» Exercise brief
Report every line of the entries that contains the word "Cruz".

--- Excerpted records Enclosed Below ---

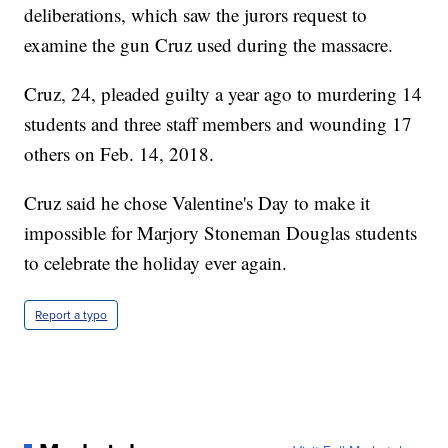
deliberations, which saw the jurors request to
examine the gun Cruz used during the massacre.
Cruz, 24, pleaded guilty a year ago to murdering 14
students and three staff members and wounding 17
others on Feb. 14, 2018.
Cruz said he chose Valentine's Day to make it
impossible for Marjory Stoneman Douglas students
to celebrate the holiday ever again.
Report a typo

--- End of Enclosed Excerpted records ---

» Problem solution
examine the gun Cruz used during the massacre.
Cruz, 24, pleaded guilty a year ago to murdering 14
Cruz said he chose Valentine's Day to make it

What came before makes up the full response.